-------- Data records --------
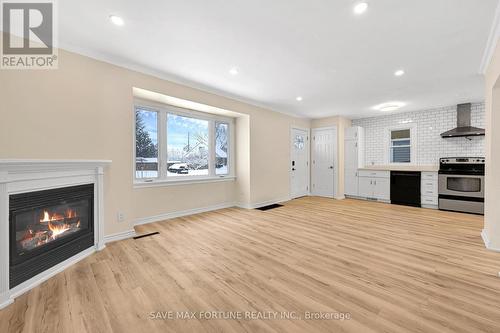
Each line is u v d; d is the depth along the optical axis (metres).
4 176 1.60
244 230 3.21
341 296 1.63
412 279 1.86
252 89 3.86
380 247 2.56
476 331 1.27
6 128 2.02
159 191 3.74
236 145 4.95
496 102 2.47
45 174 1.95
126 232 2.90
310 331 1.29
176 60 2.79
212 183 4.55
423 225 3.45
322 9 1.84
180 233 3.08
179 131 4.06
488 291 1.68
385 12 1.87
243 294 1.66
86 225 2.40
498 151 2.47
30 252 1.79
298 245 2.63
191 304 1.55
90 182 2.44
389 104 4.81
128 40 2.33
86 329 1.32
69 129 2.40
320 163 6.31
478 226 3.39
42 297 1.64
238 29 2.13
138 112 3.52
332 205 5.05
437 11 1.85
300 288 1.74
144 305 1.54
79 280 1.87
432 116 5.19
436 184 4.64
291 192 5.86
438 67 2.96
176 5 1.79
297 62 2.82
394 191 5.23
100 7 1.82
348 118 6.28
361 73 3.16
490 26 2.05
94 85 2.59
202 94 3.78
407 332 1.27
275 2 1.76
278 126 5.40
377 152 6.02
--------
Action item. Only the lines from the one bearing "45 174 1.95" through the end of the entries above belong in the answer, each one exactly as given.

Answer section.
45 174 1.95
126 232 2.90
310 331 1.29
176 60 2.79
212 183 4.55
423 225 3.45
322 9 1.84
180 233 3.08
179 131 4.06
488 291 1.68
385 12 1.87
243 294 1.66
86 225 2.40
498 151 2.47
30 252 1.79
298 245 2.63
191 304 1.55
90 182 2.44
389 104 4.81
128 40 2.33
86 329 1.32
69 129 2.40
320 163 6.31
478 226 3.39
42 297 1.64
238 29 2.13
138 112 3.52
332 205 5.05
437 11 1.85
300 288 1.74
144 305 1.54
79 280 1.87
432 116 5.19
436 184 4.64
291 192 5.86
438 67 2.96
176 5 1.79
297 62 2.82
394 191 5.23
100 7 1.82
348 118 6.28
361 73 3.16
490 26 2.05
94 85 2.59
202 94 3.78
407 332 1.27
275 2 1.76
278 126 5.40
377 152 6.02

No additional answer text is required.